In the article, Peterson quotes a millennial discussing their constant sense of anxiety, saying, “I don’t know a single person who isn’t dangerously stressed out in my school. Everyone procrastinates, nobody commits to after-school clubs or honor society because they’re too busy freaking out about everything else in their lives. None of our parents seem to get it; they just think we have it easy and are just lazy, or distracted with ‘those darn phones.’”

Although some might disagree on who exactly qualifies as a millennial, most people agree that societal pressures have caused a generation of young professionals to be constantly on the brink of a breakdown. Society tells young people they have to do better than the generations before them, which, in turn, creates an unhealthy need to achieve perfection for literally everything — school, work and social settings (in person and online).

While Peterson’s argument that millennial burnout exists and is a major cause for young adults to feel defeated and constant anxiety before they even hit 30 is a valid one, millennials are not the only generation to feel burnout. Anyone, no matter what age, race, gender or state of mental health, can feel burnout. The major difference for millennial burnout, and why it is being recognized as a separate issue, is that social media and societal pressures (from both the current generation and older ones) are causing high amounts of pressure, stress and anxiety amongst individuals.

Peterson suggests that there is no solution to millennial burnout; Kate Carraway, however, with The Toronto Star, disagrees. Carraway argues that the solution millennials are looking for to fight back against burnout is within hands’ reach 24/7 — yep, the smartphone.

Millennials are under constant attack for their generally liberal views, their use of technology and, of course, being a “me” generation (aka selfish and lazy).

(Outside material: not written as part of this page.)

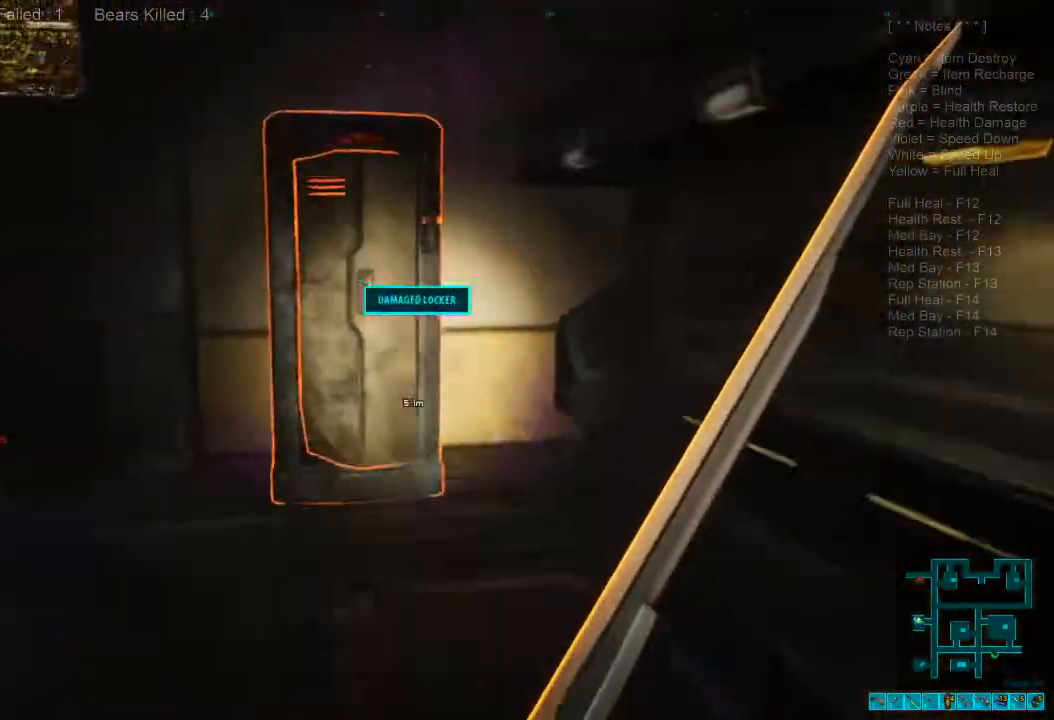
{"keys": [], "mouse": [], "events": [[100, "shift", "up"], [100, "space", "down"], [200, "space", "up"], [300, "space", "down"], [366, "w", "up"], [400, "space", "up"]]}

While most people argue that these are just opinions generalizing an entire generation, Carraway has a point about the younger generation’s use of their phones and the feelings they cause.

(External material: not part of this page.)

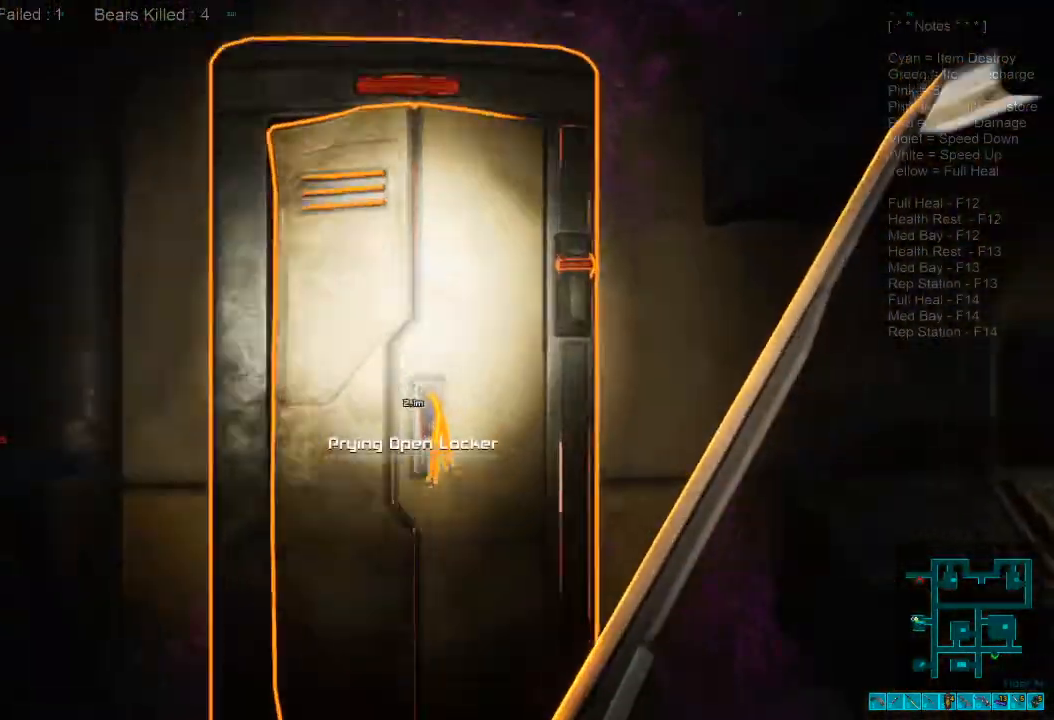
{"keys": [], "mouse": [], "events": []}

Millennials, for the most part, are glued to their phones, using them for social interaction, social media, school, work and entertainment, among a variety of other uses. The continual use of smartphones and social media can create unhealthy emotional responses in many users, such as depression and anxiety, which could explain why so many millennials have “errand paralysis,” as Peterson and Carraway call it.

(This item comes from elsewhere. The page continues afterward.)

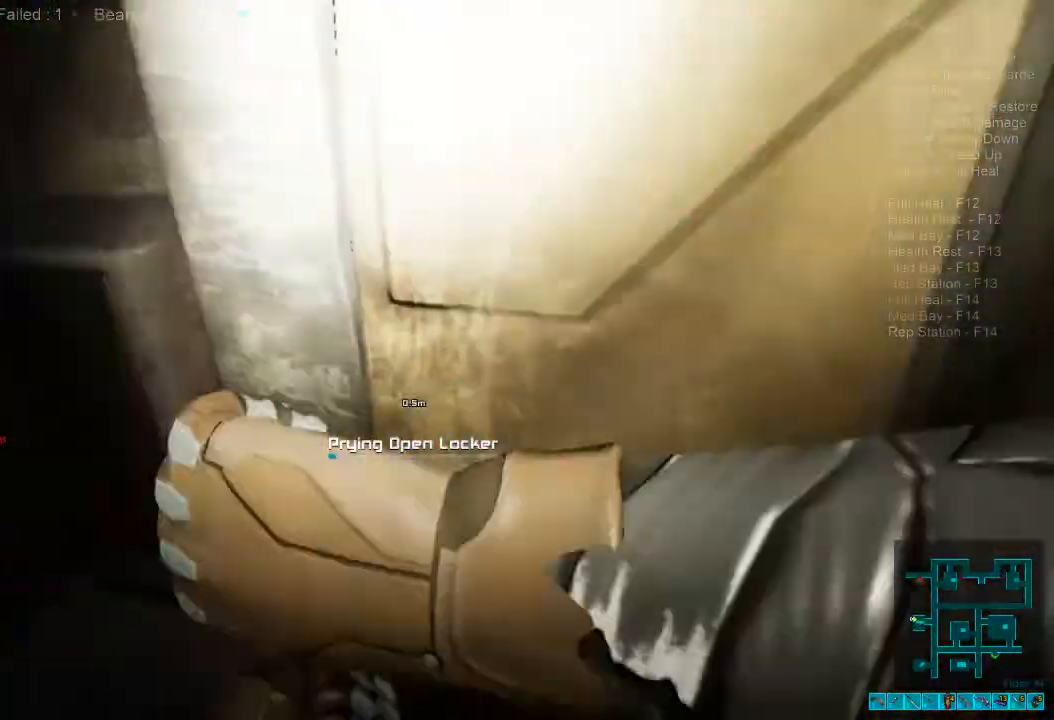
{"keys": [], "mouse": [], "events": []}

Millennial burnout might be an unavoidable part of life for many young adults, but it can be dealt with. Peterson’s article sparked many millennials to speak up about their own burnout, letting others know they are not alone in this. By taking a second to slow down to really look at your own life and understand that perfection is not feasible, then millennials can push forward through the burnout and deal with the anxiety and stress that life throws at you.